# More plecos photos - May 07 2009



## Charles (Feb 25, 2003)

L128 Blue phantom - just flash, no add on light. They are really this blue in person.










L152 Pinapple - This is what some people called ghost pleco. They swim like a ghost floating along. No big moment at all. Sometimes, you can see it just float up from the bottom of the tank. Not many pleco behaves this way. Well, they are named pinapple cause they do look like pinapple with the spikes of scales. It is very hard to get a photo of them as they are very light sensitative. The tank light was off. I put the flash on top. Wait till half of its body comes out and quickly snap a few shots hoping to get one in somewhat focus.

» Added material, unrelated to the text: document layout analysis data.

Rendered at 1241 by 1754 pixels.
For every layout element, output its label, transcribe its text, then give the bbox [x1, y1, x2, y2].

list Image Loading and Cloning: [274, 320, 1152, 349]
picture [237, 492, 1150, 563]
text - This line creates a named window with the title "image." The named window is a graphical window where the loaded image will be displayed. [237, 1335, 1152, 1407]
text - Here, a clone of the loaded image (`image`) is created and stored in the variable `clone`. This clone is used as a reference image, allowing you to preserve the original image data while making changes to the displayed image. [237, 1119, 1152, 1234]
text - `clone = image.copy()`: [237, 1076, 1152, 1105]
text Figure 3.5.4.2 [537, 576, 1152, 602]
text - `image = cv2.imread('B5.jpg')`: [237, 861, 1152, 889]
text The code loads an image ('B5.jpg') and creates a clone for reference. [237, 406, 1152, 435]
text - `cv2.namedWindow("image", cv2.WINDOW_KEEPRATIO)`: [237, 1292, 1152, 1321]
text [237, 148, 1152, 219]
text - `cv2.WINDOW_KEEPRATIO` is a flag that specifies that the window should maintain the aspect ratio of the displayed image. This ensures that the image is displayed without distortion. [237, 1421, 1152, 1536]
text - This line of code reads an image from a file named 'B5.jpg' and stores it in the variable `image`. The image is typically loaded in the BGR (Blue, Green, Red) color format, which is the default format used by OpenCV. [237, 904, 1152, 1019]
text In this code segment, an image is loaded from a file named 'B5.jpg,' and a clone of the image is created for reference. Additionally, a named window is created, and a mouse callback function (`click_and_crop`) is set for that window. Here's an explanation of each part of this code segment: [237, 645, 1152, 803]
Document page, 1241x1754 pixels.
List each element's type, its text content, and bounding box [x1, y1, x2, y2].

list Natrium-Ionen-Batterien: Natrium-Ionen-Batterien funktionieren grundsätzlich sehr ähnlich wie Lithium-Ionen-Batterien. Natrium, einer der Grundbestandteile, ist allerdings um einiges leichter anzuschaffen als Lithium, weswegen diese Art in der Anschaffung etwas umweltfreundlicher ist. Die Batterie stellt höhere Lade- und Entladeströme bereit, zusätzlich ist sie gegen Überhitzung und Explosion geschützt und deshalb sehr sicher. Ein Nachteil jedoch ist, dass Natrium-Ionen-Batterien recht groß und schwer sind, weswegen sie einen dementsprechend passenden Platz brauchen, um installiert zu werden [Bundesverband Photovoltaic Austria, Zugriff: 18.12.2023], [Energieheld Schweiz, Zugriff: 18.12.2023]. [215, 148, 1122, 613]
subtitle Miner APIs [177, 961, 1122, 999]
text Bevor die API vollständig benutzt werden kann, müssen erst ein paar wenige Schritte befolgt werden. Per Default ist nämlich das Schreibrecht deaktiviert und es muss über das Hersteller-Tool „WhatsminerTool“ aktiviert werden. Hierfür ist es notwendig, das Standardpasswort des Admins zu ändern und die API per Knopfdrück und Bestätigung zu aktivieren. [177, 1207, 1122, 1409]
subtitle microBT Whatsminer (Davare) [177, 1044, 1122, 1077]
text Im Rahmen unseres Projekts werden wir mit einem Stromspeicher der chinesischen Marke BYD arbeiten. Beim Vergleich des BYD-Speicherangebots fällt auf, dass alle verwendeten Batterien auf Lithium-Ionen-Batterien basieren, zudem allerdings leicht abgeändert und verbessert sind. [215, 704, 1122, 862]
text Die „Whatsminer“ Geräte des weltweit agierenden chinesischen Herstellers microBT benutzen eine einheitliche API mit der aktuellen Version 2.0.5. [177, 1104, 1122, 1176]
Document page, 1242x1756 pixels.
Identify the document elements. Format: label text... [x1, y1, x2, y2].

L200 Green phantom - same family as the blue phantom but a total different color morph. Picture said it all.










Last, finally got a photo of the bottlenose catfish. They are the one that looks like a hammarhead shark when they grow bigger.


----------



## clgkag (Mar 22, 2008)

Great shots! :thumb:


----------



## non_compliance (Dec 4, 2008)

those green phantoms are awesome!


----------



## Reiner (Jul 17, 2002)

I have a couple of the greens and they keep the driftwood in my tank really spotless. At first I had them in a planted tank but they were absolutely deadly on any live plant and they even ate anubias.


----------



## Fishface57 (Dec 26, 2008)

*Awesome pictures*..._keep up the great photo taking!_ opcorn: :thumb:


----------



## Buckeyereavis (Jun 20, 2008)

i like that green one!!! cool pleco


----------